V53E-3164
Fluid-rock Interaction and Episodic Fluid Flow within the Hurricane Fault-zone

Friday, 18 December 2015
Poster Hall (Moscone South)
Jace Koger and Dennis L Newell, Utah State University, Logan, UT, United States
Abstract:
The Hurricane Fault is an active 250-km long, west dipping, Basin and Range bounding normal fault in SW Utah and NW Arizona. Fault rock alteration and mineralization is common in the damage zone along strike, indicating that this structure has influenced past groundwater flow. Multiple Quaternary basaltic centers are located proximal to the fault. This study tests the hypothesis that fault-zone diagenesis is being driven by deeply circulated meteoric groundwater infiltration and associated rock-water interaction that is punctuated by periods of hydrothermal alteration associated with local magmatism. Fault-parallel/oblique fractures and small-offset antithetic and synthetic normal faults have been found within fault-zone rocks.
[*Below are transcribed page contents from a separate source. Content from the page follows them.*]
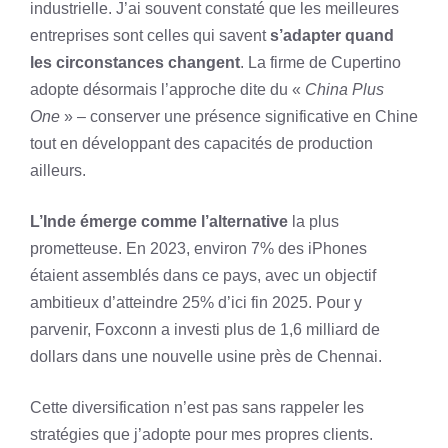
industrielle. J’ai souvent constaté que les meilleures
entreprises sont celles qui savent
s’adapter quand
les circonstances changent
. La firme de Cupertino
adopte désormais l’approche dite du «
China Plus
One
» – conserver une présence significative en Chine
tout en développant des capacités de production
ailleurs.
L’Inde émerge comme l’alternative
la plus
prometteuse. En 2023, environ 7% des iPhones
étaient assemblés dans ce pays, avec un objectif
ambitieux d’atteindre 25% d’ici fin 2025. Pour y
parvenir, Foxconn a investi plus de 1,6 milliard de
dollars dans une nouvelle usine près de Chennai.
Cette diversification n’est pas sans rappeler les
stratégies que j’adopte pour mes propres clients.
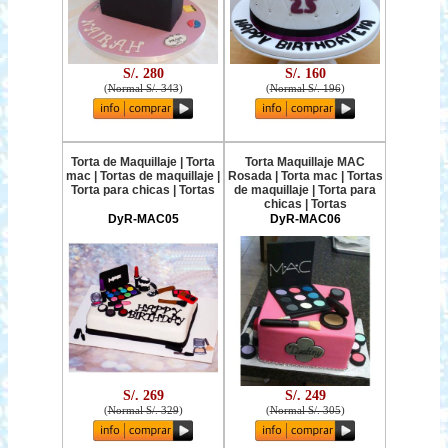
S/. 280
S/. 160
(
Normal S/. 343
)
(
Normal S/. 196
)
Torta de Maquillaje | Torta
Torta Maquillaje MAC
mac | Tortas de maquillaje |
Rosada | Torta mac | Tortas
Torta para chicas | Tortas
de maquillaje | Torta para
chicas | Tortas
DyR-MAC05
DyR-MAC06
S/. 269
S/. 249
(
Normal S/. 329
)
(
Normal S/. 305
)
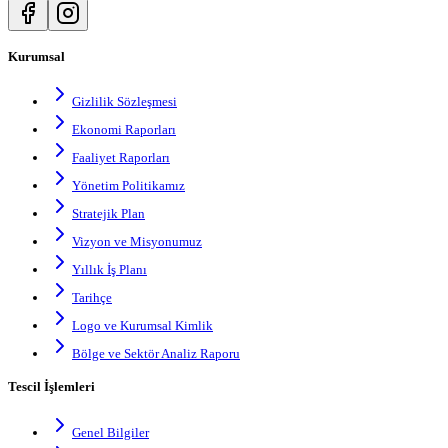
Kurumsal
Gizlilik Sözleşmesi
Ekonomi Raporları
Faaliyet Raporları
Yönetim Politikamız
Stratejik Plan
Vizyon ve Misyonumuz
Yıllık İş Planı
Tarihçe
Logo ve Kurumsal Kimlik
Bölge ve Sektör Analiz Raporu
Tescil İşlemleri
Genel Bilgiler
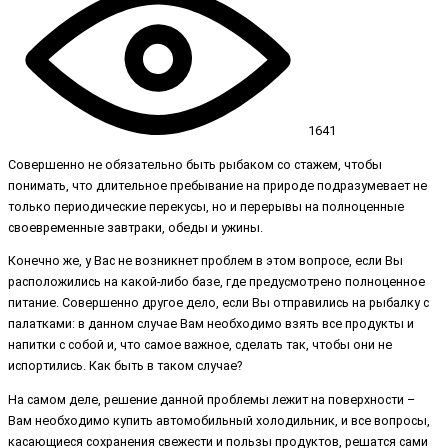
1641
Совершенно не обязательно быть рыбаком со стажем, чтобы
понимать, что длительное пребывание на природе подразумевает не
только периодические перекусы, но и перерывы на полноценные
своевременные завтраки, обеды и ужины.
Конечно же, у Вас не возникнет проблем в этом вопросе, если Вы
расположились на какой-либо базе, где предусмотрено полноценное
питание. Совершенно другое дело, если Вы отправились на рыбалку с
палатками: в данном случае Вам необходимо взять все продукты и
напитки с собой и, что самое важное, сделать так, чтобы они не
испортились. Как быть в таком случае?
На самом деле, решение данной проблемы лежит на поверхности –
Вам необходимо купить автомобильный холодильник, и все вопросы,
касающиеся сохранения свежести и пользы продуктов, решатся сами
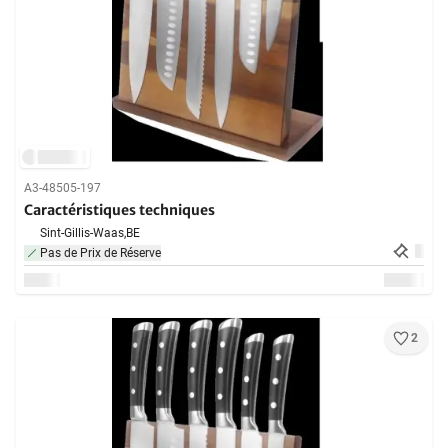
A3-48505-197
Caractéristiques techniques
Sint-Gillis-Waas,
BE
Pas de Prix de Réserve
2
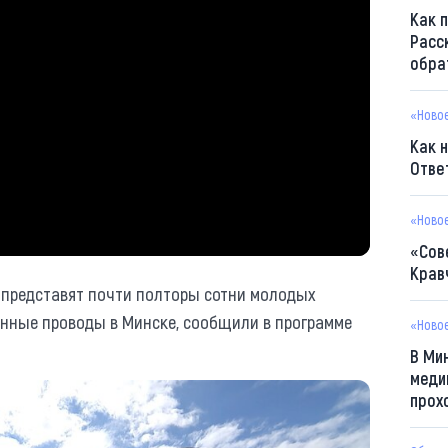
Как 
Расс
обра
«Ново
Как 
Отве
«Ново
«Сов
Крав
у представят почти полторы сотни молодых
енные проводы в Минске, сообщили в программе
«Ново
В Ми
меди
прох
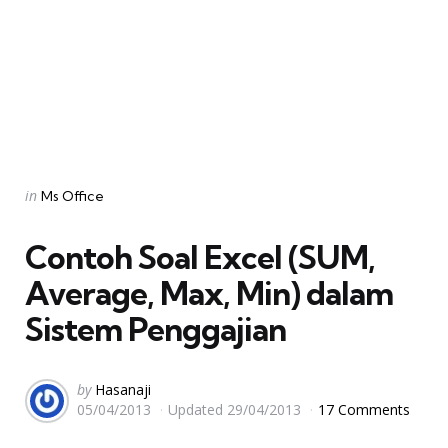
Categories
Posted
in
Ms Office
in
Contoh Soal Excel (SUM,
Average, Max, Min) dalam
Sistem Penggajian
Posted
by
Hasanaji
05/04/2013
Updated
29/04/2013
17 Comments
by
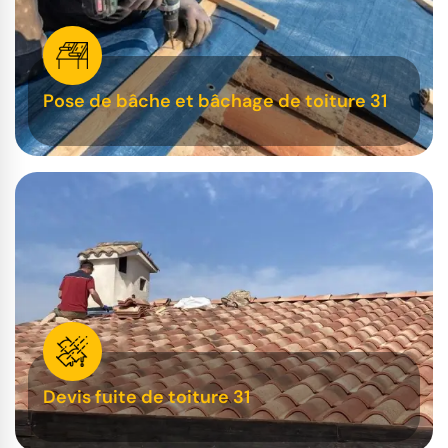
Pose de bâche et bâchage de toiture 31
Devis fuite de toiture 31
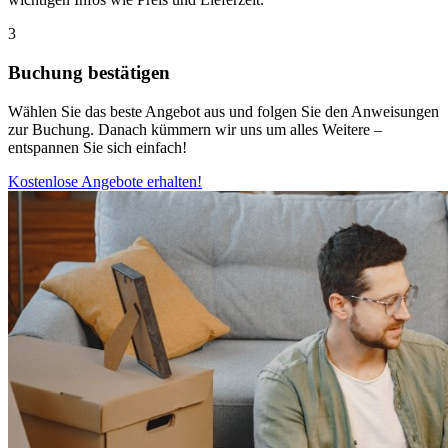
3
Buchung bestätigen
Wählen Sie das beste Angebot aus und folgen Sie den Anweisungen
zur Buchung. Danach kümmern wir uns um alles Weitere –
entspannen Sie sich einfach!
Kostenlose Angebote erhalten!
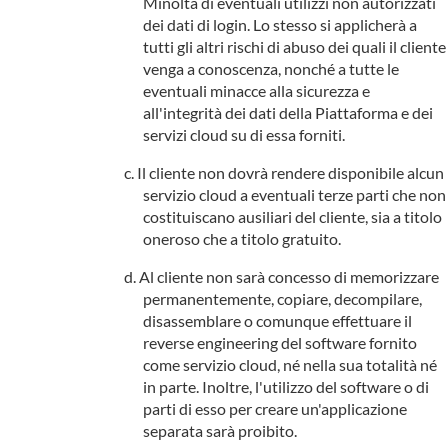
Minolta di eventuali utilizzi non autorizzati
dei dati di login. Lo stesso si applicherà a
tutti gli altri rischi di abuso dei quali il cliente
venga a conoscenza, nonché a tutte le
eventuali minacce alla sicurezza e
all'integrità dei dati della Piattaforma e dei
servizi cloud su di essa forniti.
Il cliente non dovrà rendere disponibile alcun
servizio cloud a eventuali terze parti che non
costituiscano ausiliari del cliente, sia a titolo
oneroso che a titolo gratuito.
Al cliente non sarà concesso di memorizzare
permanentemente, copiare, decompilare,
disassemblare o comunque effettuare il
reverse engineering del software fornito
come servizio cloud, né nella sua totalità né
in parte. Inoltre, l'utilizzo del software o di
parti di esso per creare un'applicazione
separata sarà proibito.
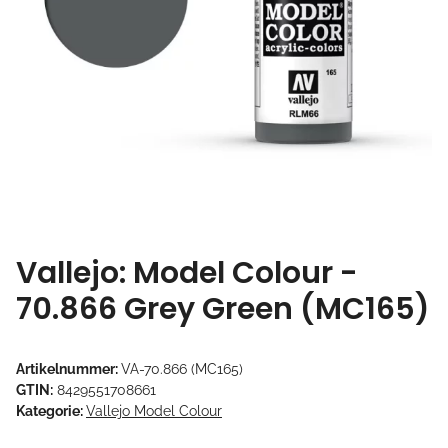
Vallejo: Model Colour -
70.866 Grey Green (MC165)
Artikelnummer:
VA-70.866 (MC165)
GTIN:
8429551708661
Kategorie:
Vallejo Model Colour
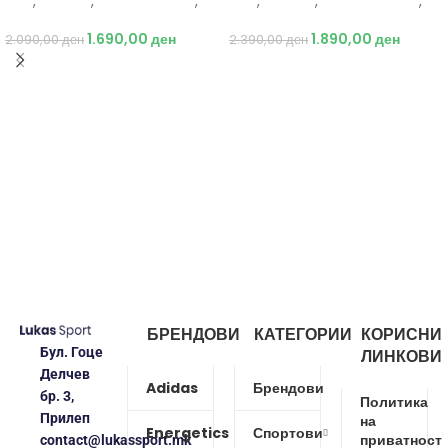
Nike
,
Текстил
,
Бициклистички
,
Nike
,
Текстил
,
Бициклистички
,
Мажи
Мажи
1.690,00
ден
1.890,00
ден
2.090,00
ден
2.390,00
ден
БРЕНДОВИ
КАТЕГОРИИ
КОРИСНИ
Бул. Гоце
ЛИНКОВИ
Делчев
Adidas
Брендови
бр. 3,
Политика
Прилеп
на
Energetics
Спортови
приватност
contact@lukassport.mk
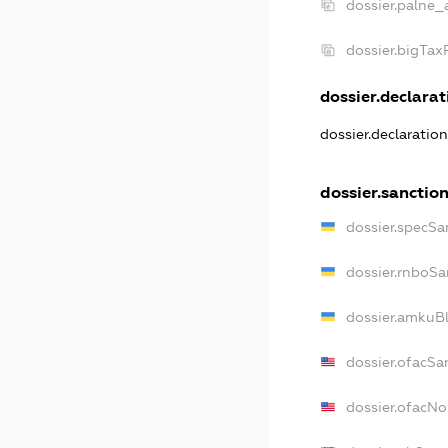
dossier.palne_
dossier.bigTa
dossier.declarati
dossier.declaratio
dossier.sanctio
dossier.specSa
dossier.rnboSa
dossier.amkuBl
dossier.ofacSa
dossier.ofacN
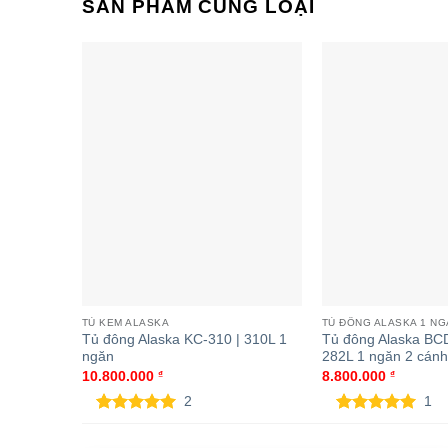
SẢN PHẨM CÙNG LOẠI
Tủ đông Alaska HB-550C | 419L 1
Tủ đông Alas
ngăn 2 cánh
1 ngăn 2 cánh
TỦ KEM ALASKA
TỦ ĐÔNG ALASKA 1 N
Tủ đông Alaska KC-310 | 310L 1
Tủ đông Alaska BC
ngăn
282L 1 ngăn 2 cánh 
10.800.000
₫
8.800.000
₫
2
1
5.00
2
trên 5
5.00
1
trên 5
dựa trên
dựa trên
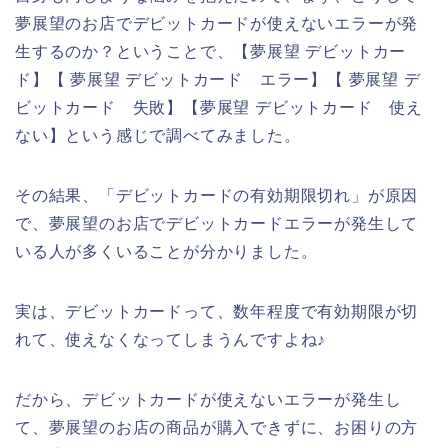
夢展望のお店でデビットカードが使えないエラーが発
生するのか？ということで、【夢展望 デビットカー
ド】【 夢展望 デビットカード エラー】【 夢展望 デ
ビットカード 失敗】【夢展望 デビットカード 使え
ない】という感じで調べてみました。
その結果、「デビットカードの有効期限切れ」が原因
で、夢展望のお店でデビットカードエラーが発生して
いる人が多くいることが分かりました。
実は、デビットカードって、数年程度で有効期限が切
れて、使えなくなってしまうんですよね♪
だから、デビットカードが使えないエラーが発生し
て、夢展望のお店の商品が購入できずに、お困りの方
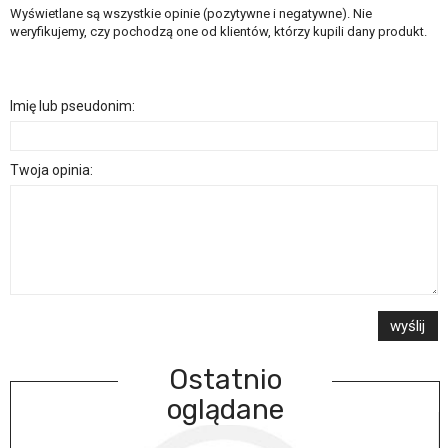
Wyświetlane są wszystkie opinie (pozytywne i negatywne). Nie
weryfikujemy, czy pochodzą one od klientów, którzy kupili dany produkt.
Imię lub pseudonim:
Twoja opinia:
wyślij
Ostatnio
oglądane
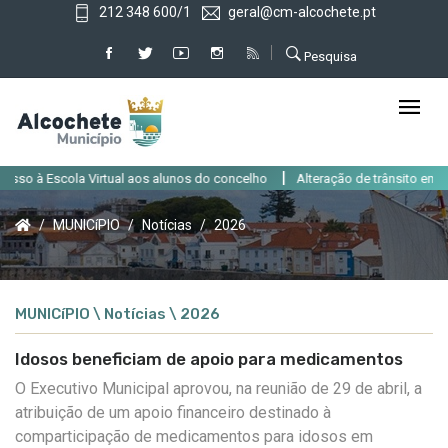
212 348 600/1
geral@cm-alcochete.pt
Pesquisa
|
o à Escola Virtual aos alunos do concelho
Alteração de trânsito em Alcoc
MUNICíPIO
Notícias
2026
MUNICíPIO \ Notícias \ 2026
Idosos beneficiam de apoio para medicamentos
O Executivo Municipal aprovou, na reunião de 29 de abril, a
atribuição de um apoio financeiro destinado à
comparticipação de medicamentos para idosos em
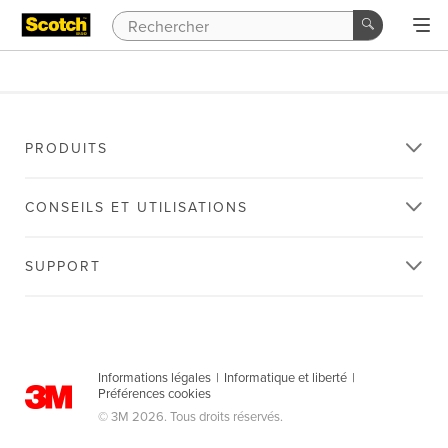
PRODUITS
CONSEILS ET UTILISATIONS
SUPPORT
Informations légales
|
Informatique et liberté
|
Préférences cookies
© 3M 2026. Tous droits réservés.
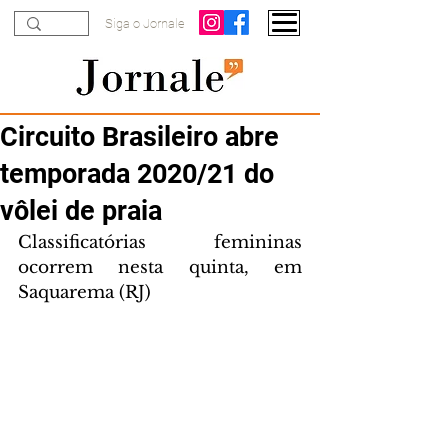
Siga o Jornale
Circuito Brasileiro abre
temporada 2020/21 do
vôlei de praia
Classificatórias femininas 
ocorrem nesta quinta, em 
Saquarema (RJ)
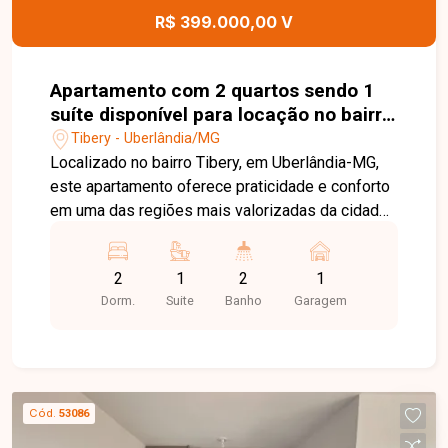
esta excelente oportunidade.
R$ 399.000,00 V
Apartamento com 2 quartos sendo 1
suíte disponível para locação no bairro
Tibery em Uberlândia-MG
Tibery - Uberlândia/MG
Localizado no bairro Tibery, em Uberlândia-MG,
este apartamento oferece praticidade e conforto
em uma das regiões mais valorizadas da cidade.
O bairro conta com fácil acesso às principais
avenidas, ampla variedade de comércios,
2
1
2
1
supermercados, farmácias, restaurantes, além de
Dorm.
Suite
Banho
Garagem
estar próximo a instituições de ensino e diversos
serviços que tornam a rotina mais prática e
conveniente. Apartamento com 65,42m², sala
ampla em 2 ambientes com acesso à sacada e
vista livre, 2 quartos, sendo 1 suíte, banheiros
Cód.
53086
com armário, espelho e box em blindex, cozinha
The intensity of fracturing and associated evidence of fluid-rock interaction progressively decreases away from the main fault trace into the footwall. Host rock alteration, hematite mineralized fault surfaces, and calcite and hematite cemented deformation bands and veins are observed. These features are focused in 1 – 2 m wide zones of fracturing with densities of 6 – 18 m-1 located within the footwall damage zone. Host rock alteration in the form of both “bleaching” and oxidation along fractures provides evidence for past redox reactions. Mineralization in deformation bands suggests that some fluid flow and diagenesis was penecontemporaneous with deformation. Laminations and cross-cutting relationships in veins indicate periodic mineralization that could be controlled by episodic fluid flow, or fracturing and degassing leading to calcite precipitation. Stable isotopic results from calcite veins show δ13CPDB values of -7 to 3 ‰ and δ18OPDB values of -19 to -9 ‰. Carbon stable isotope ratios suggest multiple carbon sources such as marine carbonates, organic sedimentary rocks, and mantle derived CO2. Temperature differences in paleofluids and associated fluid-rock interaction may explain the observed range in δ18O values. Fluid inclusion microthermometry is combined with the δ18O of calcite to constrain the temperature and the oxygen isotopic composition of the paleofluids. The Hurricane Fault-zone exhibits fault-rock diagenesis focused in densely fractured, fault-parallel zones within the damage zone that provide insight into paleofluid chemistry and temperatures.